If I go mad before I make it to London, if I run away from Qatar and turn up in Patagonia, you will know it was the heat that did me in—the heat, which is damn near halfway to boiling, supplemented by 95% humidity. It will take less of my courage to walk the streets alone, a woman in the Middle East, than it will take to leave the air conditioned confines of the house for the steam bath of the sweltering souks.
My weeks here in Addo have been languorous, restful, the working hours long but easy. All I have to do is make bookings and play hostess to backpackers from all over the world. I spend my evenings in the kitchen with Cindy the cook, whose language I can’t pronounce the name of. Xhosa is a dialect of snap, crackle, pop, full of clicks and riddled with gulps.

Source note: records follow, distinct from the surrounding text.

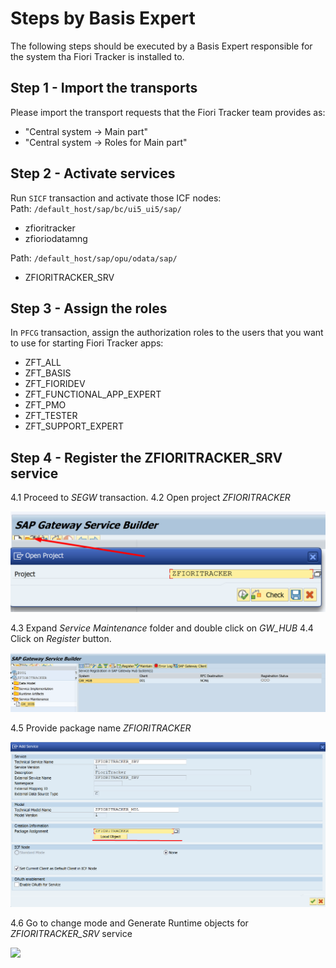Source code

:# Steps by Basis Expert

The following steps should be executed by a Basis Expert responsible for the system tha Fiori Tracker is installed to.

## Step 1 - Import the transports

Please import the transport requests that the Fiori Tracker team provides as:
- "Central system -> Main part"
- "Central system -> Roles for Main part"

## Step 2 - Activate services

Run `SICF` transaction and activate those ICF nodes:<br/>
Path: `/default_host/sap/bc/ui5_ui5/sap/`
- zfioritracker
- zfioriodatamng<br/>

Path: `/default_host/sap/opu/odata/sap/`
- ZFIORITRACKER_SRV

## Step 3 - Assign the roles

In `PFCG` transaction, assign the authorization roles to the users that you want to use for starting Fiori Tracker apps:
- ZFT_ALL
- ZFT_BASIS
- ZFT_FIORIDEV
- ZFT_FUNCTIONAL_APP_EXPERT
- ZFT_PMO
- ZFT_TESTER
- ZFT_SUPPORT_EXPERT

## Step 4 - Register the ZFIORITRACKER_SRV service

4.1 Proceed to *SEGW* transaction.
4.2 Open project *ZFIORITRACKER*

![](../res/segw_open.png)

4.3 Expand *Service Maintenance* folder and double click on *GW_HUB*
4.4 Click on *Register* button.

![](../res/segw_register.png)

4.5 Provide package name *ZFIORITRACKER*

![](../res/segw_package.png)

4.6 Go to change mode and Generate Runtime objects for *ZFIORITRACKER_SRV* service

![](/res/segw_regenerate.png)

This week I finally managed successfully to utter the Xhosa word for “done”. I don’t even recall what the word was now, but I won’t soon forget the delight in Cindy’s eyes when I managed to repeat my first click, only one of five distinct clicks in the language, and until then, I couldn’t produce one. Her full name is Cindy Nwabisa Mbuzana. In Xhosa, Nwabisa means “happiness,” which is fitting, and Mbuzana means “little question.”
She teaches me her cooking tricks, how to tie a turban, and we dance while I help her make pizzas for the pub guests. She and Zama, the barman, are my favorites here, so fluent of smile and light of heart. I prefer their company a thousand times over to the kids playing beer pong in the bar. Cindy is such a heart-warming and fascinating companion that I barely even notice working all night in the kitchen after manning the reception desk all day.
We constantly amaze each other, and what’s a little cooking in exchange for unremitting amazement? I’m astounded by her cheerfulness, her linguistic dexterity, her devilish and dauntless sense of humor. And she is enthralled with my descriptions of America, of China and the rest of the world.
When I explain that in Seattle, it is ten in the morning, even though it’s evening here, her round ebony eyes sparkle softly with wonder and widen in amused disbelief. Then I say that in America, July is high summer, and she is absolutely dumbstruck with shock. We work through a long and laborious conversation during which I attempt to elucidate the concepts of axial tilt, time zones, and latitude.
I’m not sure she’s grasped it any more than I can manage to pronounce the five distinct clicks of Xhosa. But in the end, we laugh and get back to our dancing, our pizza, and our language lessons.
After closing that night, I wander off the dirt path that leads from the pub to my room. Without consciously deciding to, I walk into the pitch black field that spreads out behind the lodge. I lay on my back in the tawny swathe of grass and let myself get lost in the sky. I marvel at the luminous tendrils of our galaxy, the pinprick twinkles of others. All around me, thousands of suns glint like diamonds in the velvet infinity of the firmament.
I am so immersed in the celestial spectacle that I barely even notice my tears. When I do realize my cheeks are wet, it only makes me smile. This is the best way to cry—for beauty, for gratitude, for the miracle of the universe, for the knowledge that we are made of stars.